### [RECORD EXCERPTS]
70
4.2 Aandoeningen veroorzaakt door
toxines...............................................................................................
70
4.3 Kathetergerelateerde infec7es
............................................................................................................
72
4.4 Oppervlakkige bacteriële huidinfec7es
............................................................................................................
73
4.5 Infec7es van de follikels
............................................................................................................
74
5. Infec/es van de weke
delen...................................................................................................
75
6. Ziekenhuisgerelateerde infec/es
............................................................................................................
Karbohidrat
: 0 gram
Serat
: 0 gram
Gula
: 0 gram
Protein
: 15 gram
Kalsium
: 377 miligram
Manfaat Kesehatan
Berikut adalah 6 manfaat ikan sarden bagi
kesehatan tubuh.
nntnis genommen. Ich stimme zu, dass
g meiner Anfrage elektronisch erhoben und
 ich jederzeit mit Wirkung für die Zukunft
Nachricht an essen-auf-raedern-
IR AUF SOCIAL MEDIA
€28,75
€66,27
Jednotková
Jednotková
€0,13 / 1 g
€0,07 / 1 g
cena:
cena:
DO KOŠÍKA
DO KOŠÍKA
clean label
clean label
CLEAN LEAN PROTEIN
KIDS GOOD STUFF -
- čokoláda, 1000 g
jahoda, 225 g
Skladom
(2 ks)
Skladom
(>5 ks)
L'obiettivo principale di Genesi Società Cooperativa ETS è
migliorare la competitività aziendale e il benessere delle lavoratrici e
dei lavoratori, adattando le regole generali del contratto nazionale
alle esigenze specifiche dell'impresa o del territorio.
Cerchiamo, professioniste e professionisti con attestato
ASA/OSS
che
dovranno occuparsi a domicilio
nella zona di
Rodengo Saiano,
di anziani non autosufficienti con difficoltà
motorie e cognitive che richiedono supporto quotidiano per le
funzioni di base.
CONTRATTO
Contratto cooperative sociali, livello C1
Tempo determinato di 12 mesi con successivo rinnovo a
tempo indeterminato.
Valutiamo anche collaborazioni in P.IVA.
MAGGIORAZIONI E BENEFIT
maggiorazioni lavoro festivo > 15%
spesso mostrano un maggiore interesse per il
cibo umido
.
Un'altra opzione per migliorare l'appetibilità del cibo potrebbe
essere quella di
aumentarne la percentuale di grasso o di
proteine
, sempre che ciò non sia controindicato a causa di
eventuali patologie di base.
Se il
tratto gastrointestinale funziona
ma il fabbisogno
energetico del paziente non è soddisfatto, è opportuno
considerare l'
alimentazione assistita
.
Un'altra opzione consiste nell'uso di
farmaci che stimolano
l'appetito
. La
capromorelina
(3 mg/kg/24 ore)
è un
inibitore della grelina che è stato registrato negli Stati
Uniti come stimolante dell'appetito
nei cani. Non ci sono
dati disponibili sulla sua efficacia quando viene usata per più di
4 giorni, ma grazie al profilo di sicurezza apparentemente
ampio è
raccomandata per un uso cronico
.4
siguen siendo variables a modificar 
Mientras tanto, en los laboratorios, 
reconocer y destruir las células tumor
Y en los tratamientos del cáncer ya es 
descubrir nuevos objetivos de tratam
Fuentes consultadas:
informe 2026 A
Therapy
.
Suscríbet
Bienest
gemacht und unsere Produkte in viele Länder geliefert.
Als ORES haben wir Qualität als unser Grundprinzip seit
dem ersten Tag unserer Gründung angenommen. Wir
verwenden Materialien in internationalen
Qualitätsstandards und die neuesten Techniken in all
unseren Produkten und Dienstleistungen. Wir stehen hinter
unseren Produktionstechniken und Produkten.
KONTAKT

### [WORK ORDER]
Copy out the lines above exactly, beginning at the one that contains "ich jederzeit mit Wirkung für die Zukunft" and ending at the one that contains "dei lavoratori, adattando".

### [WRITTEN REPLY]
 ich jederzeit mit Wirkung für die Zukunft
Nachricht an essen-auf-raedern-
IR AUF SOCIAL MEDIA
€28,75
€66,27
Jednotková
Jednotková
€0,13 / 1 g
€0,07 / 1 g
cena:
cena:
DO KOŠÍKA
DO KOŠÍKA
clean label
clean label
CLEAN LEAN PROTEIN
KIDS GOOD STUFF -
- čokoláda, 1000 g
jahoda, 225 g
Skladom
(2 ks)
Skladom
(>5 ks)
L'obiettivo principale di Genesi Società Cooperativa ETS è
migliorare la competitività aziendale e il benessere delle lavoratrici e
dei lavoratori, adattando le regole generali del contratto nazionale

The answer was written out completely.